Our Story
Finding Home Between Two Worlds: France & Arabia
The Quiet Beginning
Before badaï was born, there was a quiet search — for identity, for connection, for something that felt like home.
I grew up abroad, Saudi by blood, shaped by a French backdrop. Two cultures that couldn’t be more different on the surface, yet somehow kept calling each other within me. This inner dialogue became the seed of my creative process.
Stories from My Mother
It was shaped, too, by conversations with my mother. She would tell me stories about her life in Saudi Arabia, the traditions that shaped her experiences, would describe landscapes she was able to witness, and the way life used to be. I would find myself repeating those stories in my high school classrooms, to friends, to teachers… with a kind of pride that surprised me. That moment of sharing became a turning point. It pushed me to learn more, to look deeper into my culture’s past.
The Birth of an Archive
And so I turned to archives. I began searching for visuals, fragments of history that spoke to the culture I had inherited but never fully seen. To honor these findings, I started @archivesaudiarabia, a space to collect and share the visual history of Saudi Arabia, as discovered through my personal lens. It was like stepping into a memory I never knew I had. It nourished not just my curiosity, but also my creativity. I wanted to create visual memories and preserve them, not just admire them.
Memory Through Objects
Around the same time, my surf trips became more than just escapes, they were portals. I’d wander into thrift stores and vintage shops, looking for pieces of clothes that felt like memory: sun-faded, nostalgic, full of texture and time. That feeling of discovering something old yet deeply meaningful — it stayed with me.

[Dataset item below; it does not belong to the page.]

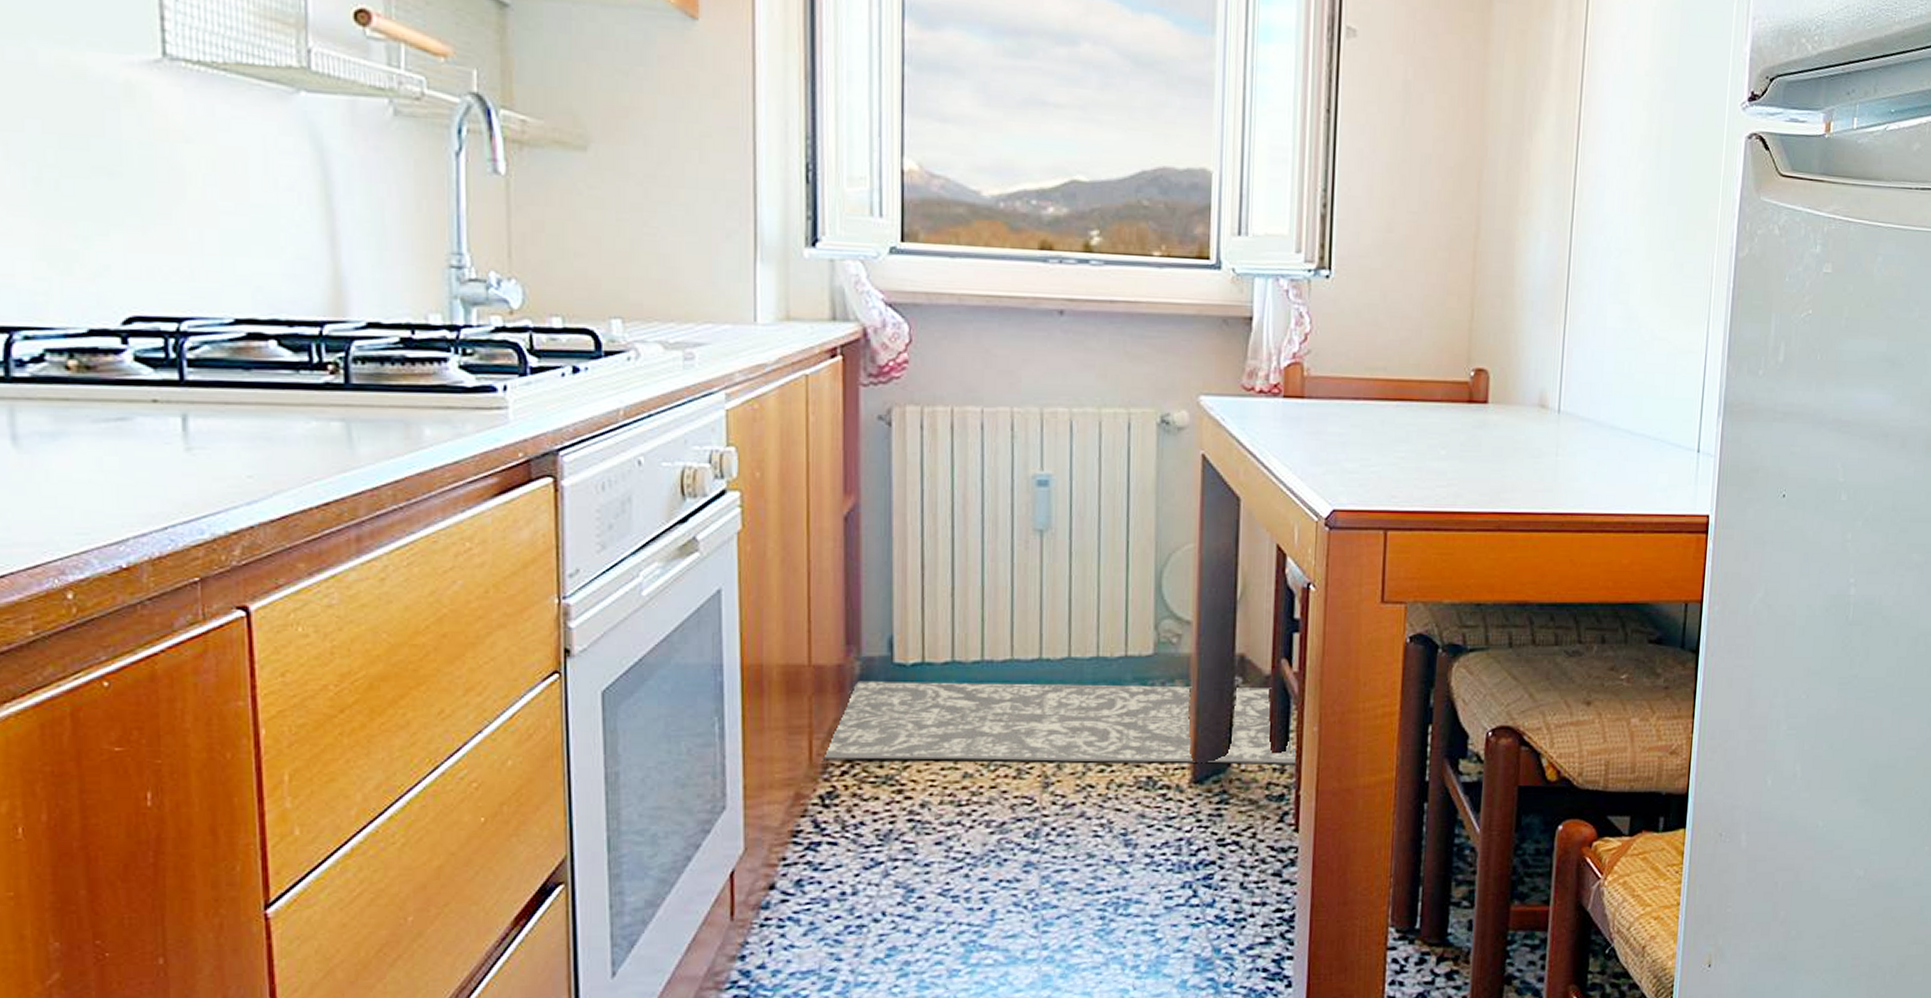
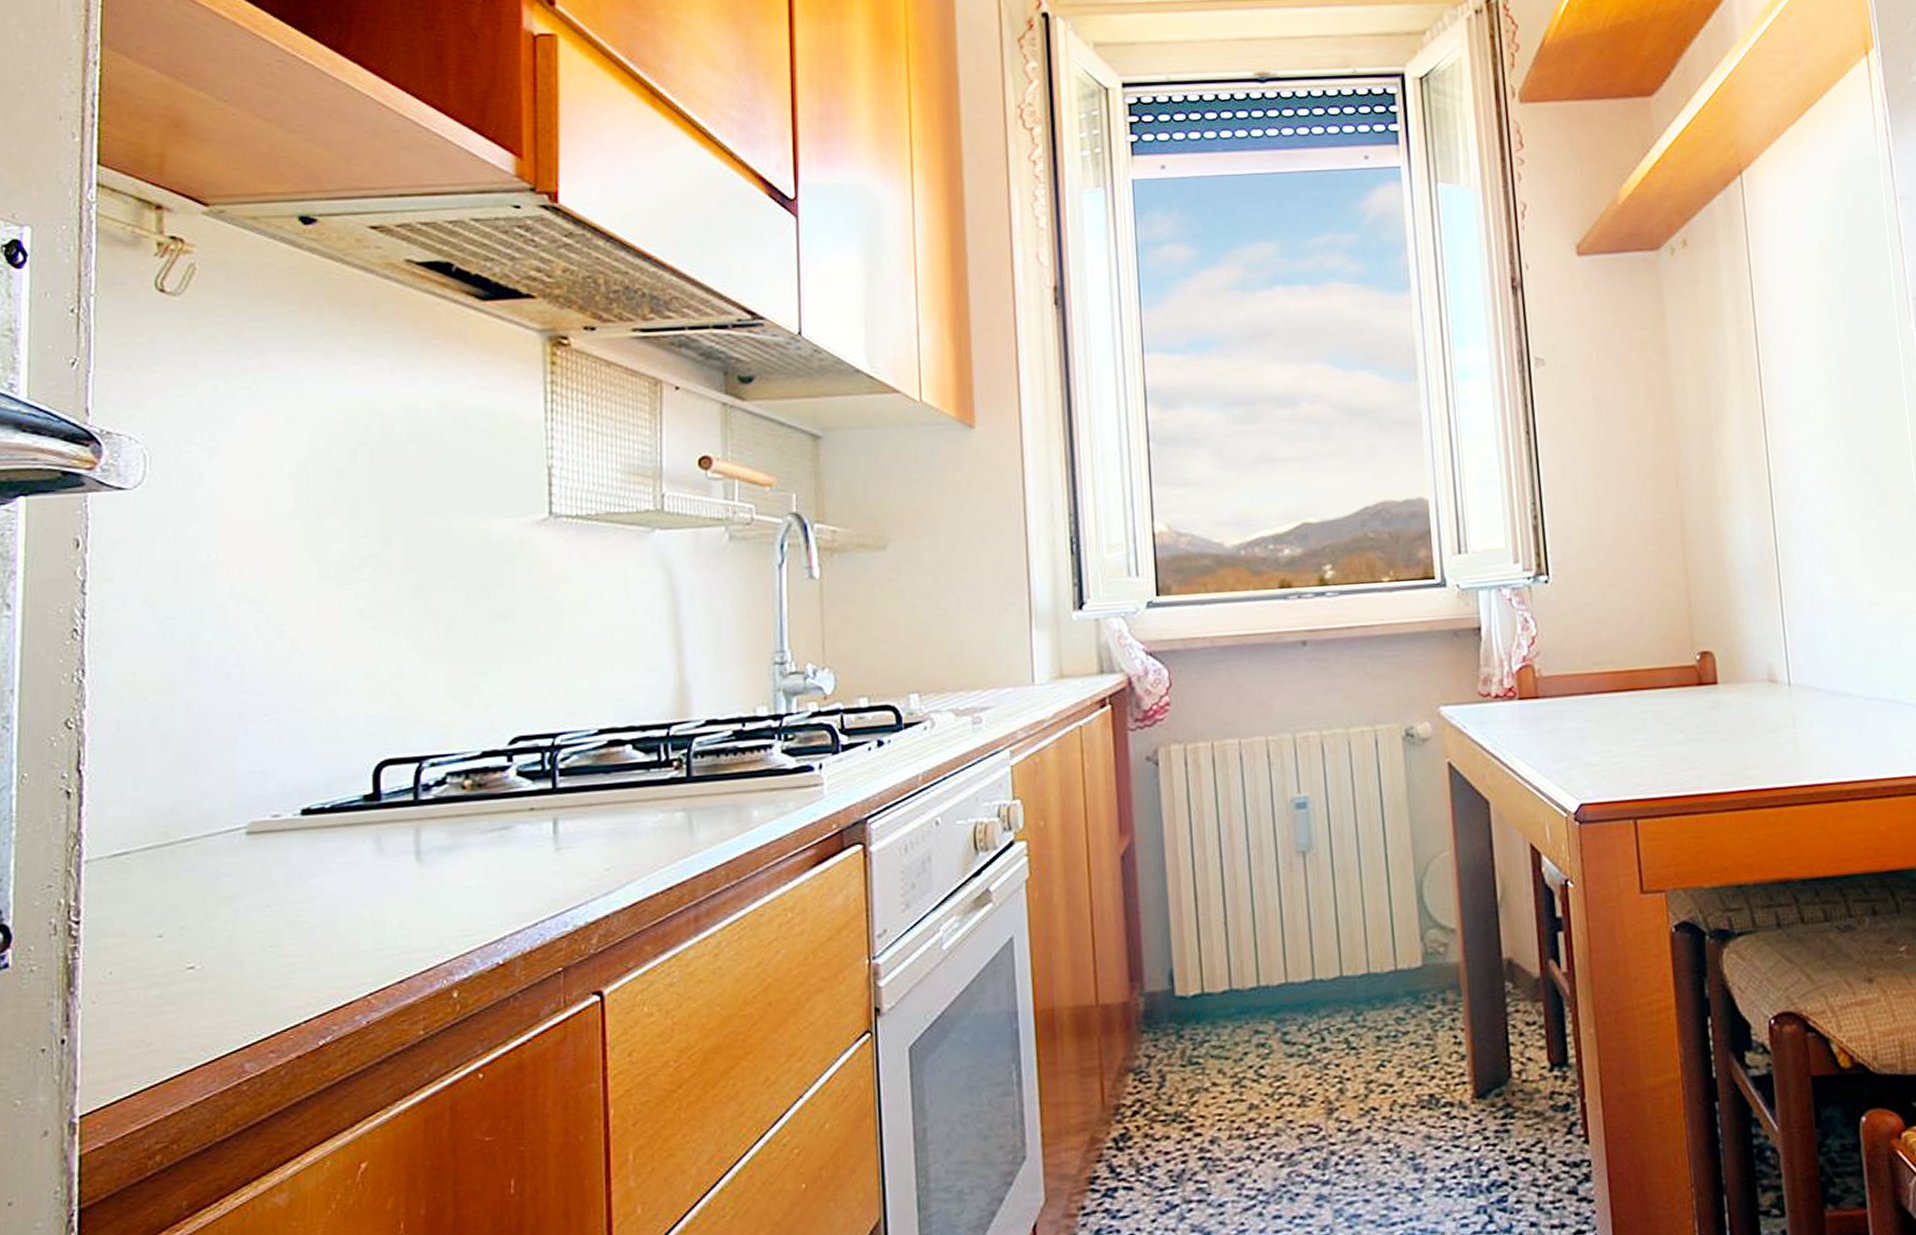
rug: present [822,680,1296,764] -> none [1113,991,1576,1100]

Slowly but surely, that feeling became badaï.
The Image That Moved Me
One of my very first Instagram posts on @archivesaudiarabia, shows a vintage French magazine cover featuring one of the former kings of Saudi Arabia. I remember pausing when I first found it, struck by how this image carried the weight of both my worlds. A Saudi figure, framed by a French publication, somehow felt like a reflection of me. It wasn’t just a piece of media; it was a quiet reminder that the threads of my identity, so often blurred or questioned, have always been intertwined. This image moved me in a way I didn’t expect. It gave me permission to claim all the pieces of myself, and it pushed me to go deeper, to search for more of these quiet connections across time and place.
Inspiration from Simplicity
This archive finding in particular that I posted, captured me — the oversized wool coats, the quiet strength of the faces, the simplicity of life lived in texture. It reminded me that heritage doesn’t have to be ornate or distant. It can be raw, lived-in, and deeply personal.
The Soul of badaï
Through these discoveries, badaï started to take shape. Not just as a brand, but as a reflection of a generation that exists in-between: between geographies, between eras, between languages. We find beauty in contrast. We stitch it into cotton, into linen, into everyday rituals.
Through badaï, I give shape to the echoes of my past and offer them forward, reimagined, for those who live in-between like I do.